Передрались все на хрен, я ушел от них. Ну, приплутал чуток. Там лесотундра. К утру на стрелку вышел все же, определился — речка Хамбол где впадает в Лимбек. Ну, точка характерная. Все, вижу я теперь найду дорогу-то назад, к железке.
— А далеко там было до жилья?
— Да километров шестьдесят, не меньше. День ходу. Ладно. И тут гляжу опять на стрелку — от те раз! — а там, ну вот как пишут в книге — на ногах стоит тарелка!
— Чего-чего?
— Тарелка, ну! Летающая. Сейчас про них в газетах. И везде. Даже по телику этим летом один раз тоже показывали. Что, не читали, не видели? Открыто теперь, можно про это, лет уж восемь, Горбач когда еще позволил: пишите правду. Можно. А Ельцин добавил.
— Тарелка, значит? — Белов чуть усмехнулся, отвернувшись, чтобы не обидеть.
— Нет, не тарелка там была, а… Трудно объяснить, что это. Ну, в общем, там дела! Словами не скажешь. Ну, я-то сам замерз. С похмелья. Многого не запомнил, не помню. Я помню что? Там база вроде как у них, ну как бы пост или что-то. Посольство! Не разберешь. Муравейник. Они меня тоже видят, конечно, по-своему мекают меж собой: свист как бы, шорох такой блядский, ну, вроде скрипа лебедки — на самых малых оборотах и под грузом. А я хоть с лютого похмела, бьет меня, как заболел будто, но — понимаю, абсолютно все. Прямо в уме, не в ушах. И безо всякого перевода.
— Как выглядели-то они?
— Никак!
— Как так — никак?
— Да так — никак. Не объяснишь. Это надо увидеть самому. Сразу поймешь, о чем я.
— А что — увидеть? Увидеть то, что выглядит «никак»?
— Ага, никак, вот точно! Я, понимаешь, уже привык к неверию — раз сто уже рассказывал. Вот ты представь, что ты никогда не видал огня. А тебя спрашивают — как выглядит? Да никак! Что ты еще ответишь? Ты можешь объяснить? Языки, скажешь, такие вот, языки? А тебя спросят — говяжьи или свиные?
— Огонь — это… вьется и светится, — сказал Тренихин. — Вьется как ветер, светится, как стекло на солнце.
— Ума до хера у тебя, погляжу, — язвительно похвалил сцепщик Бориса, принимая стакан. — А вот объясни ханту, который в жизни ничего окромя спирта и самогона в рот не брал, объясни ему, чем вермут от коньяка отличается? Усрешься от радости. А есть ведь у них вкус? Есть. Отличаются? Ну! — Сцепщик поднял палец и подвел к логическому выводу: — Тут надо ж пробовать! Не объяснишь и не поймешь на словах! Что, не согласен со мной?
— Согласен, но не совсем, — возразил Тренихин. — Одно дело вкус, другое — вид.
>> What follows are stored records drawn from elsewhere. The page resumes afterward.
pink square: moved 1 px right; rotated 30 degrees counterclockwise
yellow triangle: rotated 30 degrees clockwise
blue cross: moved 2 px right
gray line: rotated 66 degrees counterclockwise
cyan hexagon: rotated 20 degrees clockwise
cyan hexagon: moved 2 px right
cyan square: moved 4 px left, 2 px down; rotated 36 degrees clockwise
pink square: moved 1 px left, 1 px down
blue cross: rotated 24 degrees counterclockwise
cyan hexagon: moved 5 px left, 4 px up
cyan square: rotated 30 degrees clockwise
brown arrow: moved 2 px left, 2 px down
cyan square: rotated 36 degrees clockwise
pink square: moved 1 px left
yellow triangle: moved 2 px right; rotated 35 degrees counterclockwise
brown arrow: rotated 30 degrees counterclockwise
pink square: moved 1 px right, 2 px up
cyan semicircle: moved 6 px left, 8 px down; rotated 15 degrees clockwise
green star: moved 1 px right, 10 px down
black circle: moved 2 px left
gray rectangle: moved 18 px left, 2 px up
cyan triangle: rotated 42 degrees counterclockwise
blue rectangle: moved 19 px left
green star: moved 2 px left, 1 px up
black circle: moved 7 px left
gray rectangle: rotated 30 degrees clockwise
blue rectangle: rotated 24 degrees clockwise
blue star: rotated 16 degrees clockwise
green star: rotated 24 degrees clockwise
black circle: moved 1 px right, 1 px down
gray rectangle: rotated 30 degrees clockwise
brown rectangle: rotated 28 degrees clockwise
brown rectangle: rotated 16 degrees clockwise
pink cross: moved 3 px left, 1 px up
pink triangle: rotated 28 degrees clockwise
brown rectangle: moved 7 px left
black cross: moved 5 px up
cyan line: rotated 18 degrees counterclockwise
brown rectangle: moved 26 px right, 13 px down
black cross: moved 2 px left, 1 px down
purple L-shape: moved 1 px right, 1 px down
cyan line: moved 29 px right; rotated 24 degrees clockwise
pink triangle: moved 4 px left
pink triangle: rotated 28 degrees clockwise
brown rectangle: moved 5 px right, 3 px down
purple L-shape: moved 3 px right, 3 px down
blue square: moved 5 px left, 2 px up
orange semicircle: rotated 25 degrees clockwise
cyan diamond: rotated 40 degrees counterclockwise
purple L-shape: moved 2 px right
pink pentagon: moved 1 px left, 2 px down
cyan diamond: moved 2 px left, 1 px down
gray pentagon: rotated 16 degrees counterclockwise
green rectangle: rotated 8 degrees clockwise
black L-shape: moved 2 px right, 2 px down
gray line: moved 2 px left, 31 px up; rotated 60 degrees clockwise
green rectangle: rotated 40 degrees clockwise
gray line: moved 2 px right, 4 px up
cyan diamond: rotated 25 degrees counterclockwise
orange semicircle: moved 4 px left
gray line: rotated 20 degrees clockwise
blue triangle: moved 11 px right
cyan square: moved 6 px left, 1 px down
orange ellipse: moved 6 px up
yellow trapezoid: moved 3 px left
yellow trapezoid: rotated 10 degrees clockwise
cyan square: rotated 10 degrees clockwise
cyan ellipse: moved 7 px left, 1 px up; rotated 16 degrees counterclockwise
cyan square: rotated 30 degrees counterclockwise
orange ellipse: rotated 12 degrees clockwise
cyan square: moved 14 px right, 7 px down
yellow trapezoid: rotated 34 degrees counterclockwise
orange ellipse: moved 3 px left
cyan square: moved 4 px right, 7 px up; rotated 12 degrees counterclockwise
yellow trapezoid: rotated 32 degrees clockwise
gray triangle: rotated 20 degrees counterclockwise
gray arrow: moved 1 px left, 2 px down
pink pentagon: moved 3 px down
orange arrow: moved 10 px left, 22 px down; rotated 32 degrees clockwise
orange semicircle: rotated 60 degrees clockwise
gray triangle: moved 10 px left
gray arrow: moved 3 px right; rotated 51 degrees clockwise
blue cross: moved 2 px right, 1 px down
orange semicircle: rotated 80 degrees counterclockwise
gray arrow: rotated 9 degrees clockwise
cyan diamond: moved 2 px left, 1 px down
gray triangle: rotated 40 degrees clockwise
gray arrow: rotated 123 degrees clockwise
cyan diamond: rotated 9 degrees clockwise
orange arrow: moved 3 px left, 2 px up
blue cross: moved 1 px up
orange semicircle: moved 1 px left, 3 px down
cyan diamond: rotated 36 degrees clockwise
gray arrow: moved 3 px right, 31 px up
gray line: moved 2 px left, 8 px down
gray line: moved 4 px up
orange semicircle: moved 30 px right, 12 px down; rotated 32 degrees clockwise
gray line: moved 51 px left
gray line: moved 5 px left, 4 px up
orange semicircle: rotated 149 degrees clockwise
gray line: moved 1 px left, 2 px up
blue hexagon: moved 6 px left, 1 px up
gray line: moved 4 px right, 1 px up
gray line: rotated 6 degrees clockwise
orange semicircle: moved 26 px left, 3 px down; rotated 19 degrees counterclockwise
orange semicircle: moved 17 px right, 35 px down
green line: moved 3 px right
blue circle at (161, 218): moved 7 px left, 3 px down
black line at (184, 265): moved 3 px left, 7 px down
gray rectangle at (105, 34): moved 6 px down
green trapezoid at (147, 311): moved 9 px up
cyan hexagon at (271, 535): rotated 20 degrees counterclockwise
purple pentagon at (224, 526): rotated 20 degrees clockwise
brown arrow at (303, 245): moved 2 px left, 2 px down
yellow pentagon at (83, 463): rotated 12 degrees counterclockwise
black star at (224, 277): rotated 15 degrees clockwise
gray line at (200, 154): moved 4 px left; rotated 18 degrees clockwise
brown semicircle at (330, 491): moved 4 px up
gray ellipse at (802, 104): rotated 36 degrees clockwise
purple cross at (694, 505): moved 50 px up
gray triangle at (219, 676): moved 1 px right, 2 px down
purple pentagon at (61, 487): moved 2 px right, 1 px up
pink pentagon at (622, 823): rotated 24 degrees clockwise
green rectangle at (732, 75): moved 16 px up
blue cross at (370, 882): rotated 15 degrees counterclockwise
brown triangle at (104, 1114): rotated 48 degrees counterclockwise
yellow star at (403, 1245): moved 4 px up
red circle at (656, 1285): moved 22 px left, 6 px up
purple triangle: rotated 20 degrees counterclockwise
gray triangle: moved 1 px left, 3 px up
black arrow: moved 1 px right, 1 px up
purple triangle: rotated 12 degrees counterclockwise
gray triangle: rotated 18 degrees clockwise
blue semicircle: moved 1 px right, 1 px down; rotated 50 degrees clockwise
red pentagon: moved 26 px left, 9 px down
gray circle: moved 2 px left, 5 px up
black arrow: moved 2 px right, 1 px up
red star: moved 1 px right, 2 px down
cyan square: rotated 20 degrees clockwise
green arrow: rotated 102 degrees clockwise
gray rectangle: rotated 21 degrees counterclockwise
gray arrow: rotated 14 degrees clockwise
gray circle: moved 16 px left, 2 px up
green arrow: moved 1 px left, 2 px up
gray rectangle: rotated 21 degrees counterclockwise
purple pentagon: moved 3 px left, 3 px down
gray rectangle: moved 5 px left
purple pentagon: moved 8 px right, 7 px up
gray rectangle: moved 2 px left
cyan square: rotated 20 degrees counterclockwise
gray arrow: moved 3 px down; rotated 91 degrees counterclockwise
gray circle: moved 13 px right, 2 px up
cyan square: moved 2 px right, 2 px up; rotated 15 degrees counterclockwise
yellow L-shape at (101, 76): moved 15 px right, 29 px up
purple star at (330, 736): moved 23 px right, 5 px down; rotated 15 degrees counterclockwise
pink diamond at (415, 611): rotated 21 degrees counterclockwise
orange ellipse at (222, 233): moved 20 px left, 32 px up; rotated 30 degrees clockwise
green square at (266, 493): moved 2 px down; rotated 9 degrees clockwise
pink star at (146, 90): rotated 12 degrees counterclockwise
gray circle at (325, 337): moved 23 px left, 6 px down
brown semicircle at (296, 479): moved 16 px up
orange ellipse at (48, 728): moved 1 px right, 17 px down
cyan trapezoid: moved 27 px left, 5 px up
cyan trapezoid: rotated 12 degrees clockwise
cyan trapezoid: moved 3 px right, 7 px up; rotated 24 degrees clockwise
Если вид был, его можно описать, ну хоть по точкам. Пусть плохо, но все же можно.
— Ну, если плохо, то это на полярное сияние похоже. Доволен? Нет? Ага! — вспомнив, видно, сцепщик на секунду поплохел с лица.
— Ты меня только больше не путай, друг, я и сам, без тебя, запутаюсь… Ну, значит, дальше чего? Они меня туда куда-то тянут, ну к себе, затягивают, приглашают, я не очень их при этом понимаю. Цели их, смысла — не вижу. Резона хватать им меня вроде нет никакого. Однако хватают. Конечно, я упираюсь! В натуре. А я вообще с похмелья злой бываю. Смотрю, они так, походя, смекнули меж собой: не хочет, дескать, ну и хрен с ним. Я «Точно, — говорю им, — хрен со мной…» Они мне: «А чего ты сам-то хочешь?» — «Да похмелиться, что ж еще, как дети, блин!» «Щас сбацаем!» — они мне. Хорошо. Я стою жду, раз обещали. «Ну, а вообще чего ты хочешь?» — они мне. Тут чувствую, я их не понимаю снова. «Как это понимать вас — вообще чего хочу»? — «Ну, что тебе хотелось б навсегда, чтоб было бы с тобой, вообще?» — «Вообще? Вообще, чтобы всегда опохмелиться было. Я, — говорю, — дурной всегда бываю с бодуна. А выпью — справедливый, добрый. Вот пусть так навсегда со мной и будет». Они смеются.
— Как — смеются-то?
— Как ты вот: «ха-ха-ха»… Но только враз мороз по коже от скрипа ихнего. Но дело-то не в том! Ты суть смекни.